What we like to think of as “generational” poverty is actually only a fraction of the problem. Hence, Ryan’s scheme to take most of the safety net spending and turn it into block grants might be more efficient, but it wouldn’t necessarily make much of a dent in the poverty problem.

Currently, the poverty rate is about 16%, with 20% of children living in households below the poverty line. A family of four earning $23,850 is considered below the poverty line, but that doesn’t include federal assistance programs like TANF and SNAP.  Where Ryan’s program has real value is in the way it applies small, but significant changes to the safety net that actually would improve people’s chances of getting out of poverty — especially those who are working.

The rationale for attacking the poverty issue is that by making millions of people more productive, it will lead to more economic growth, increase federal and state revenues, and take pressure off of government budget deficits.

And that’s a reason that the reform conservatives may be on the right track. Douthat:

[T]he American right does need to focus on those issues, because that’s where the action is, and where it often deserves to be. Right now, Republicans lack a clear alternative to Obamacare and/or a strategy for reforming the health care law if it can’t be overturned; they lack a clear vision for tax reform that’s both pro-growth and responsive to the anxieties of middle and lower-income voters; they lack an approach to federal spending that sets plausible targets for discretionary spending; and they lack any kind of immediate response to the problem of mass unemployment.
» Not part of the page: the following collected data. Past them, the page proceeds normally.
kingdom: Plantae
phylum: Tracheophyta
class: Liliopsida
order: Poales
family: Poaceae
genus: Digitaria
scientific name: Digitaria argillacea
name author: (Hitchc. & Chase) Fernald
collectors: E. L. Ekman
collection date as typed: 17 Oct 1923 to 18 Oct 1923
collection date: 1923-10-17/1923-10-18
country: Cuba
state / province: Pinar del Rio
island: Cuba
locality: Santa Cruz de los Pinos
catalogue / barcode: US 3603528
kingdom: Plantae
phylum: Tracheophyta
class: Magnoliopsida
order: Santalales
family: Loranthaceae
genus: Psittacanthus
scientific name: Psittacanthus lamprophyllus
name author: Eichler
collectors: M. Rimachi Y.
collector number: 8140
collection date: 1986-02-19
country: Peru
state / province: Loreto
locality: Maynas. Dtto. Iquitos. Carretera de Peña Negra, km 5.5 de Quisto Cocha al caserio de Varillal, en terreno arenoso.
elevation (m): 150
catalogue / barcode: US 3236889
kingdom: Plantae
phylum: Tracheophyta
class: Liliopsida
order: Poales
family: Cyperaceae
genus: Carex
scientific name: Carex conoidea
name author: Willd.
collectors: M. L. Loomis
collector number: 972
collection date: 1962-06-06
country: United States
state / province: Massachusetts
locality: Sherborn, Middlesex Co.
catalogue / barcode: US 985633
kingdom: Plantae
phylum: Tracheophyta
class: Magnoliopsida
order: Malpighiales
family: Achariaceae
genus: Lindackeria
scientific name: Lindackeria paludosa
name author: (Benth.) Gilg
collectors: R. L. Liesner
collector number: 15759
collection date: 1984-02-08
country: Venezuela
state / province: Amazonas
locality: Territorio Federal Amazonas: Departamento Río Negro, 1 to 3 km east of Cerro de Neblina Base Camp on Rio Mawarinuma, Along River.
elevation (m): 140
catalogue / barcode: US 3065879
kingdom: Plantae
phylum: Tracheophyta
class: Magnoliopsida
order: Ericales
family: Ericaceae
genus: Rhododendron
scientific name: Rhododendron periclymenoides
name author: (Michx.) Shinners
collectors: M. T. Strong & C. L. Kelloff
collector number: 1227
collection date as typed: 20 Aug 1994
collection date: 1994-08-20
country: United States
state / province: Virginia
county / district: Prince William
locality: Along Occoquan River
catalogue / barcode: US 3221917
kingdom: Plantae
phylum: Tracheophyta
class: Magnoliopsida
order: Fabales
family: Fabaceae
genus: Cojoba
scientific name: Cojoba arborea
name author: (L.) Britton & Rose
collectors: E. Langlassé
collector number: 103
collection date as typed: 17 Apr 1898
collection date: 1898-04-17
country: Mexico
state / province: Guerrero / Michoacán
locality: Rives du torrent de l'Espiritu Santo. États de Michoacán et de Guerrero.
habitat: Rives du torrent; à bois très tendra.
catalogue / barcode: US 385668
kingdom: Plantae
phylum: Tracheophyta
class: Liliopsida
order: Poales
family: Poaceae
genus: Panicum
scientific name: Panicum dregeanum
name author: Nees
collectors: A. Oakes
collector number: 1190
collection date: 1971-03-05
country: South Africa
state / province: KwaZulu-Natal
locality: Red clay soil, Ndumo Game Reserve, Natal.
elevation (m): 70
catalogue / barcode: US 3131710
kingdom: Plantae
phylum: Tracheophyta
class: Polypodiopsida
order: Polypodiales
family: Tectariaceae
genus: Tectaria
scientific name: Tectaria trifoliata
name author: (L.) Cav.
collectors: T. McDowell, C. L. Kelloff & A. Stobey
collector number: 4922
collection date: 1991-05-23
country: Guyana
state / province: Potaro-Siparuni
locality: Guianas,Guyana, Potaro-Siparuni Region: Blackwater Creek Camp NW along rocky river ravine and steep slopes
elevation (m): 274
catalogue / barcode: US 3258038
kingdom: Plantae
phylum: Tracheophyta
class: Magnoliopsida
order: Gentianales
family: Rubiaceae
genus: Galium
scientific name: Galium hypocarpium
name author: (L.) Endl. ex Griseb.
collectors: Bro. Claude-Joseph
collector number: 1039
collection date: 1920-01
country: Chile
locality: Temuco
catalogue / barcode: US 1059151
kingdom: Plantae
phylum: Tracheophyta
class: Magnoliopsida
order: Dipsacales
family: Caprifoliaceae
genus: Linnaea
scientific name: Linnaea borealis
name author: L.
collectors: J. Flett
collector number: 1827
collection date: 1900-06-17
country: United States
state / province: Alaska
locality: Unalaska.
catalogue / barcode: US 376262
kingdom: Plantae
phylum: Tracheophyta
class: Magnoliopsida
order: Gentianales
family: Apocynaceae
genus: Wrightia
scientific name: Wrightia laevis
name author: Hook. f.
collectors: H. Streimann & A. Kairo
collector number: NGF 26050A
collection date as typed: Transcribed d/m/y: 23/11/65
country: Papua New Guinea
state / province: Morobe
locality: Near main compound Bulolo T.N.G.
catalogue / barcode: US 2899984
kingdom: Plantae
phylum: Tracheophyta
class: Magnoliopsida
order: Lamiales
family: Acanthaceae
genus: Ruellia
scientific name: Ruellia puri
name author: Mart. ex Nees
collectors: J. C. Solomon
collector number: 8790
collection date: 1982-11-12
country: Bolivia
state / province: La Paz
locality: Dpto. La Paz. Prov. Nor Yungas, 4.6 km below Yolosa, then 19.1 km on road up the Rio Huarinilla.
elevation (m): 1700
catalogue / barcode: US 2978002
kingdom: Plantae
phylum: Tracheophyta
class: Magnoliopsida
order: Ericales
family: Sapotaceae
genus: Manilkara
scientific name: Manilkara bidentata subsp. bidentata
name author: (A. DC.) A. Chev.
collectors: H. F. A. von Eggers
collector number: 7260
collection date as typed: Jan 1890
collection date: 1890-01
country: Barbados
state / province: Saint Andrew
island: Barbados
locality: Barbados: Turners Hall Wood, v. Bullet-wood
And then more broadly, they lack a policy portfolio that’s clearly connected to the strongest right-of-center analysis of the social challenges facing 21st century America — the Charles Murray/Brad Wilcox vision of a downscale social crisis slowly working its way upward into the middle class.

The Ryan plan attacks the problem of poverty on several different fronts simultaneously. In that, it is quite innovative. But aside from a few policy wonks in Washington and the pundit class that always enjoys something meaty to analyze and discuss, is there any relevance at all to Ryan’s proposals?

From a political point of view, not much. Conservatives are not likely to embrace much of the plan, while liberals have already damned it by praising some of it. Poverty as an important issue facing the country doesn’t even make an appearance in this Pew poll from May.

But from a governance standpoint, can conservatives afford to ignore it? If the right wants to govern, it must show the American voter that it is ready to govern all of us — rich, poor, middle class — and address the issues important to all citizens. Ryan’s plan would be DOA in Congress, but as a conversation starter, it’s an excellent appetizer. His big, bold ideas are just the sort of thing that conservatives should be debating — consequential ideas that can reinvent a conservative approach to governing and reinvigorate intellectual conservatism when it is possibly at its nadir.

For a movement that was bereft of major ideas following the debacles of 2008 and 2012, the reform conservatives have stepped up and filled a void that needed filling. At least, there is a baseline from which all on the right can begin to talk and strategize, giving flesh to the bone and sinew of a political campaign.

That would certainly come in handy in 2016.